Wien/Brüssel (OTS) – Unter dem Motto „Hände weg von der Natur“
startet der WWF gemeinsam
mit über 50 weiteren Umweltverbänden eine europaweite Petition gegen
die massiven Angriffe auf den EU-Naturschutz. Binnen eines Tages
haben bereits über 70.000 Menschen unterzeichnet. „ Die EU-Kommission
will zentrale Naturschutz-Gesetze mit der Brechstange schwächen, um
einseitige Konzern- und Lobby-Interessen zu bedienen. Das müssen wir
unbedingt verhindern. Auf dem Spiel stehen sauberes Wasser,
geschützte Arten und einzigartige Naturschätze “, sagt WWF-Experte
Reinhard Uhrig. Unter dem Deckmantel eines vermeintlichen
Bürokratieabbaus und einer einseitig interpretierten
Wettbewerbsfähigkeit Europas drohe ein „Kahlschlag“ bei
jahrzehntelang bewährten Gesetzen – darunter die
Wasserrahmenrichtlinie oder die Fauna-Flora-Habitat-Richtlinie (FFH)
zum Erhalt der biologischen Vielfalt.
Im Zuge von Omnibus-Schnellverfahren – also ohne wissenschaftliche
Folgenabschätzungen und seriöse Einbindung der Öffentlichkeit – will
die EU-Kommission auf Druck von Industrielobbys wichtige Umweltregeln
schwächen oder ganz streichen. Unterstützung für diese kurzsichtigen
Vorhaben findet sie in nationalen Regierungen und im EU-Parlament.

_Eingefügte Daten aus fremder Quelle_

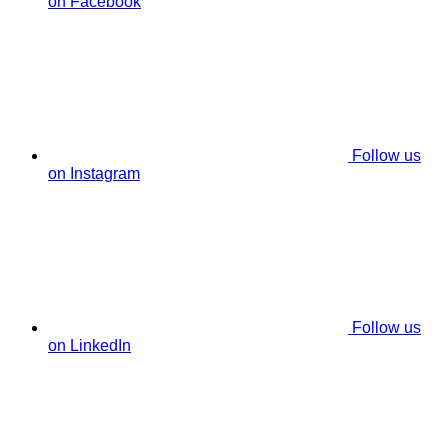
on Facebook
Follow us
on Instagram
Follow us
on LinkedIn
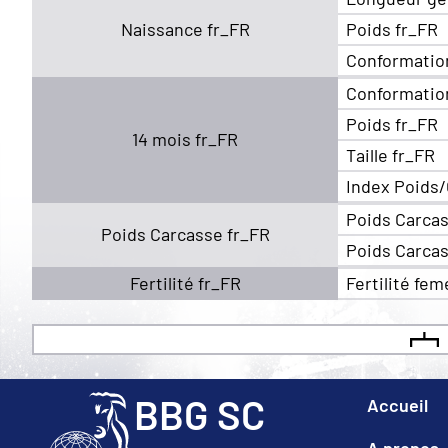
Naissance fr_FR
Poids fr_FR
Conformatio
Conformatio
Poids fr_FR
14 mois fr_FR
Taille fr_FR
Index Poids/
Poids Carcas
Poids Carcasse fr_FR
Poids Carcas
Fertilité fr_FR
Fertilité fem
BBG SC
Accueil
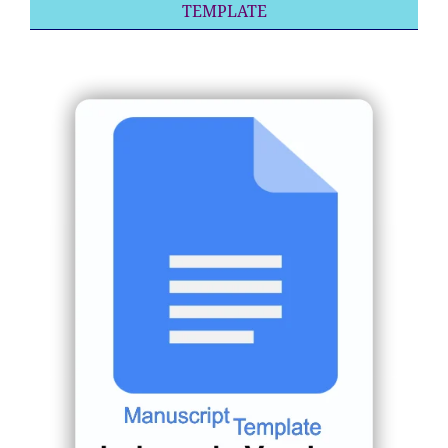
TEMPLATE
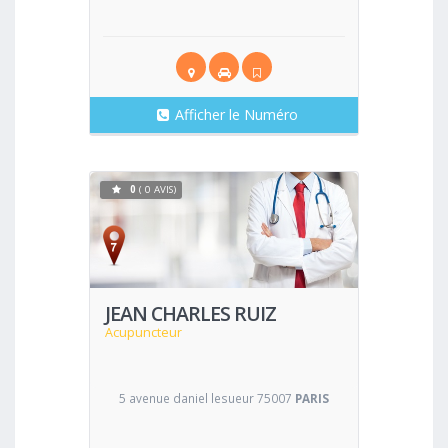
Afficher le Numéro
0
( 0 AVIS)
Voir
JEAN CHARLES RUIZ
Acupuncteur
5 avenue daniel lesueur 75007
PARIS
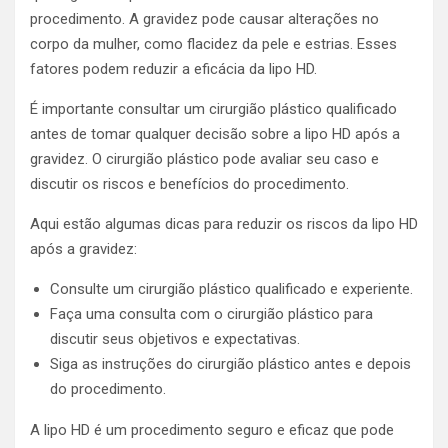
procedimento. A gravidez pode causar alterações no
corpo da mulher, como flacidez da pele e estrias. Esses
fatores podem reduzir a eficácia da lipo HD.
É importante consultar um cirurgião plástico qualificado
antes de tomar qualquer decisão sobre a lipo HD após a
gravidez. O cirurgião plástico pode avaliar seu caso e
discutir os riscos e benefícios do procedimento.
Aqui estão algumas dicas para reduzir os riscos da lipo HD
após a gravidez:
Consulte um cirurgião plástico qualificado e experiente.
Faça uma consulta com o cirurgião plástico para
discutir seus objetivos e expectativas.
Siga as instruções do cirurgião plástico antes e depois
do procedimento.
A lipo HD é um procedimento seguro e eficaz que pode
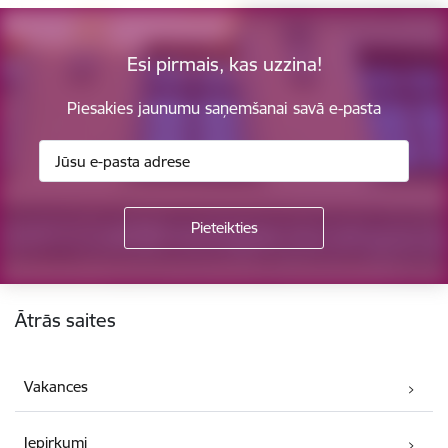
Esi pirmais, kas uzzina!
Piesakies jaunumu saņemšanai savā e-pasta
Kājene
Ātrās saites
Vakances
Iepirkumi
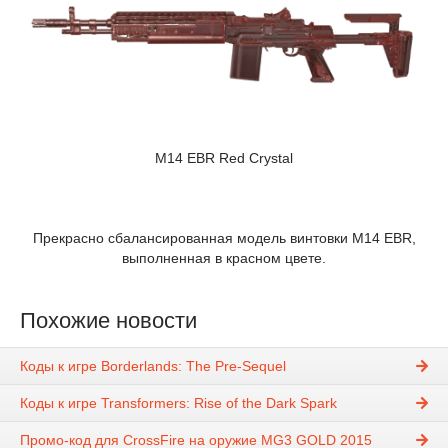
M14 EBR Red Crystal
Прекрасно сбалансированная модель винтовки M14 EBR,
выполненная в красном цвете.
Похожие новости
Коды к игре Borderlands: The Pre-Sequel
Коды к игре Transformers: Rise of the Dark Spark
Промо-код для CrossFire на оружие MG3 GOLD 2015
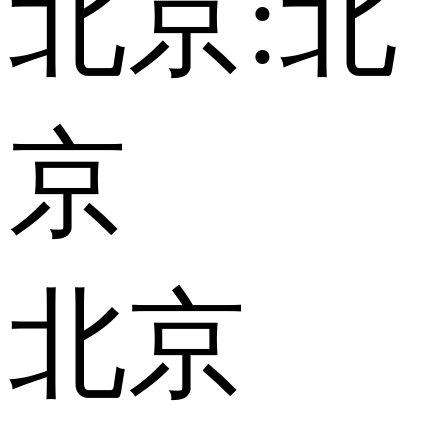
北京:
北
京
北京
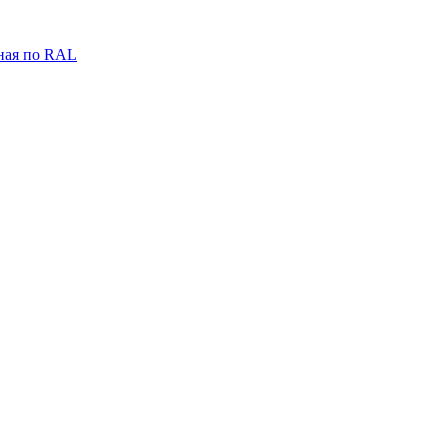
ная по RAL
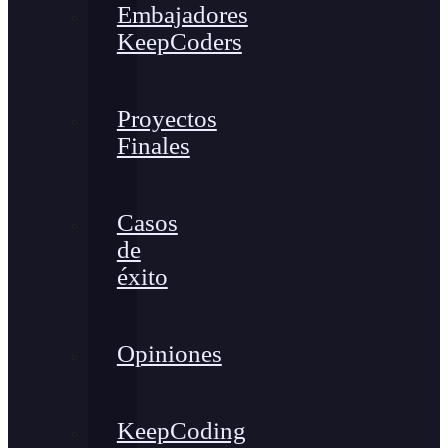
Embajadores
KeepCoders
Proyectos
Finales
Casos
de
éxito
Opiniones
KeepCoding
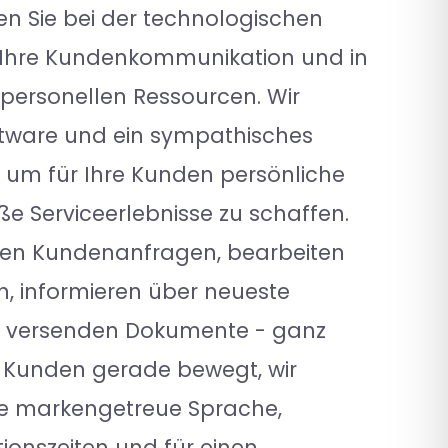
en Sie bei der technologischen
 Ihre Kundenkommunikation und in
 personellen Ressourcen. Wir
tware und ein sympathisches
 um für Ihre Kunden persönliche
e Serviceerlebnisse zu schaffen.
ten Kundenanfragen, bearbeiten
, informieren über neueste
r versenden Dokumente - ganz
e Kunden gerade bewegt, wir
ne markengetreue Sprache,
ionszeiten und für einen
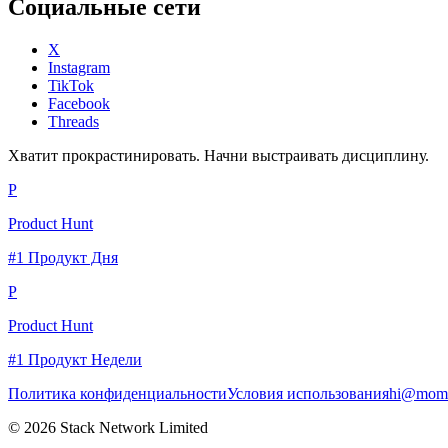
Социальные сети
X
Instagram
TikTok
Facebook
Threads
Хватит прокрастинировать. Начни выстраивать дисциплину.
P
Product Hunt
#1 Продукт Дня
P
Product Hunt
#1 Продукт Недели
Политика конфиденциальности
Условия использования
hi@momc
© 2026 Stack Network Limited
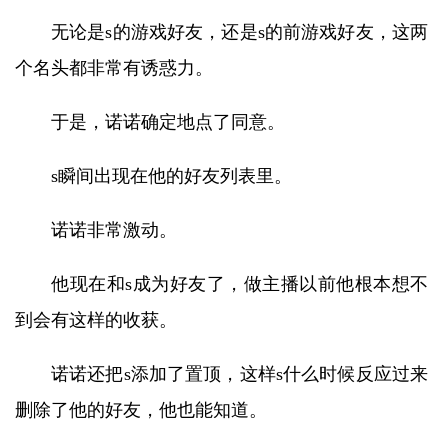
无论是s的游戏好友，还是s的前游戏好友，这两
个名头都非常有诱惑力。
于是，诺诺确定地点了同意。
s瞬间出现在他的好友列表里。
诺诺非常激动。
他现在和s成为好友了，做主播以前他根本想不
到会有这样的收获。
诺诺还把s添加了置顶，这样s什么时候反应过来
删除了他的好友，他也能知道。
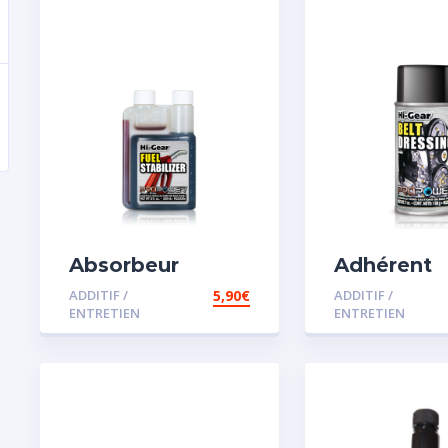
Absorbeur
Adhérent
disperssant
courroie
ADDITIF /
5,90
€
ADDITIF /
d’eau pour
ENTRETIEN
ENTRETIEN
carburant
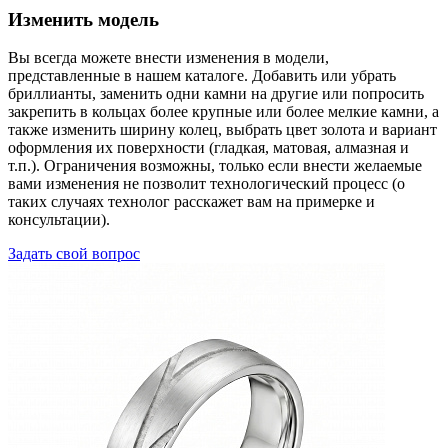
Изменить модель
Вы всегда можете внести изменения в модели,
представленные в нашем каталоге. Добавить или убрать
бриллианты, заменить одни камни на другие или попросить
закрепить в кольцах более крупные или более мелкие камни, а
также изменить ширину колец, выбрать цвет золота и вариант
оформления их поверхности (гладкая, матовая, алмазная и
т.п.). Ограничения возможны, только если внести желаемые
вами изменения не позволит технологический процесс (о
таких случаях технолог расскажет вам на примерке и
консультации).
Задать свой вопрос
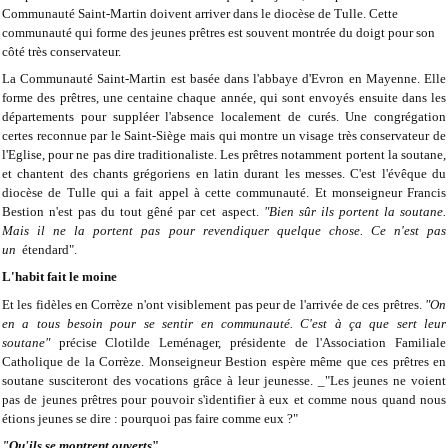
Communauté Saint-Martin doivent arriver dans le diocèse de Tulle. Cette
communauté qui forme des jeunes prêtres est souvent montrée du doigt pour son
côté très conservateur.
La Communauté Saint-Martin est basée dans l'abbaye d'Evron en Mayenne. Elle
forme des prêtres, une centaine chaque année, qui sont envoyés ensuite dans les
départements pour suppléer l'absence localement de curés. Une congrégation
certes reconnue par le Saint-Siège mais qui montre un visage très conservateur de
l'Eglise, pour ne pas dire traditionaliste. Les prêtres notamment portent la soutane,
et chantent des chants grégoriens en latin durant les messes. C'est l'évêque du
diocèse de Tulle qui a fait appel à cette communauté. Et monseigneur Francis
Bestion n'est pas du tout gêné par cet aspect.
"Bien sûr ils portent la soutane.
Mais il ne la portent pas pour revendiquer quelque chose. Ce n'est pas
un
étendard".
L'habit fait le moine
Et les fidèles en Corrèze n'ont visiblement pas peur de l'arrivée de ces prêtres.
"On
en a tous besoin pour se sentir en communauté. C'est à ça que sert leur
soutane"
précise Clotilde Leménager, présidente de l'Association Familiale
Catholique de la Corrèze. Monseigneur Bestion espère même que ces prêtres en
soutane susciteront des vocations grâce à leur jeunesse. _"Les jeunes ne voient
pas de jeunes prêtres pour pouvoir s'identifier à eux et comme nous quand nous
étions jeunes se dire : pourquoi pas faire comme eux ?"
"Qu'ils se montrent ouverts
"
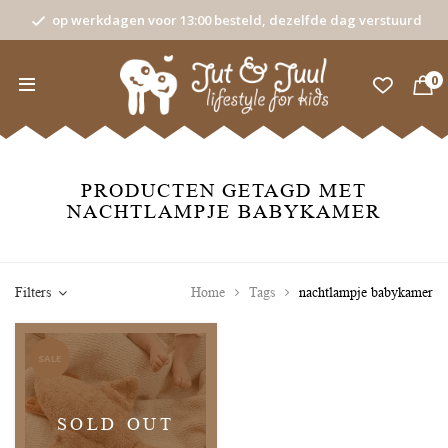
op werkdagen voor 13:00 besteld, dezelfde dag verstuurd
0
PRODUCTEN GETAGD MET
NACHTLAMPJE BABYKAMER
Filters
Home
Tags
nachtlampje babykamer
SALE
SOLD OUT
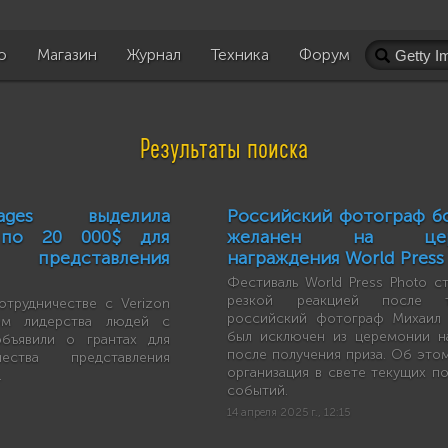
о
Магазин
Журнал
Техника
Форум
Результаты поиска
ages выделила
Российский фотограф б
 по 20 000$ для
желанен на цер
 представления
награждения World Press
Фестиваль World Press Photo с
резкой реакцией после т
отрудничестве с Verizon
российский фотограф Михаил
ом лидерства людей с
был исключен из церемонии н
объявили о грантах для
после получения приза. Об это
ества представления
организация в свете текущих п
.
событий.
14 апреля 2025 г., 12:15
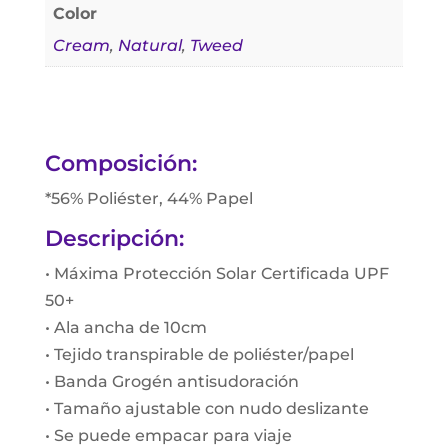
Color
Cream
,
Natural
,
Tweed
Composición:
*56% Poliéster, 44% Papel
Descripción:
• Máxima Protección Solar Certificada UPF
50+
• Ala ancha de 10cm
• Tejido transpirable de poliéster/papel
• Banda Grogén antisudoración
• Tamaño ajustable con nudo deslizante
• Se puede empacar para viaje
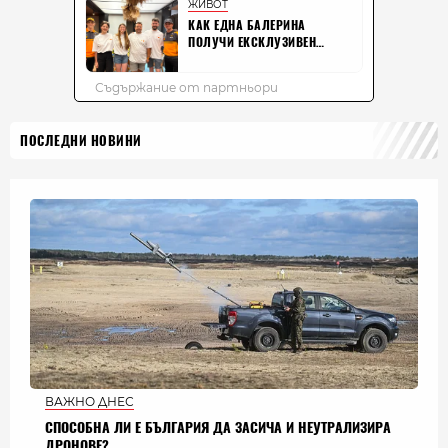
ПОСЛЕДНИ НОВИНИ
ВАЖНО ДНЕС
СПОСОБНА ЛИ Е БЪЛГАРИЯ ДА ЗАСИЧА И НЕУТРАЛИЗИРА
ДРОНОВЕ?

„Die Gefahren sind sehr konkret: Wird etwa das
Verschlechterungsverbot für Flüsse und das Grundwasser gestrichen,
drohen wieder deutlich mehr Verschmutzung und Naturzerstörung. Zudem
wollen Vertreter der Chemie-, Bergbau- und Agrarlobby das Ziel eines
guten Zustands aller Gewässer bis 2027 um Jahre zu verschieben“, sagt
Reinhard Uhrig.
Gefährdete Arten im Visier
Darüber hinaus sägt die EU-Kommission bereits an der FFH-Richtlinie,
die gefährdete Arten wie Biber, Luchs und Fischotter sowie ihre
Lebensräume schützt. „Im aktuellen politischen Klima führt ein
Aufmachen dieser Richtlinie definitiv zu Verschlechterungen. Dabei
hängt die Gesundheit von Millionen Menschen an einer intakten
Biodiversität: an lebendigen Flüssen, gesunden Böden und Wäldern samt
der dort lebenden Schlüsselarten“, warnt WWF-Experte Reinhard Uhrig.
Dennoch drohe auch die EU-Entwaldungsverordnung weiter ausgehöhlt zu
werden.
Mehr Bodenversiegelung droht
Weitere Verschlechterungen drohen durch das geplante EU-
Industriepaket, das auch neue Privilegien für große Bauprojekte
bringen soll – auf Kosten der Natur und der
Öffentlichkeitsbeteiligung. „Noch mehr Bodenversiegelung ist keine
Lösung für die Probleme des 21. Jahrhunderts. Natürliche
Fließgewässer, Auen und Moore sind für die Artenvielfalt und den
Klimaschutz, aber auch als Quelle für unser Grund- und Trinkwasser
unverzichtbar“, sagt Reinhard Uhrig vom WWF.
Die Online-Petition „Hände weg vom Naturschutz“ kann auf der WWF-
Website unterzeichnet werden. Die europaweite Kampagne #
handsoffnature koordinieren WWF, BirdLife, Client Earth und das
European Environmental Bureau (EEB).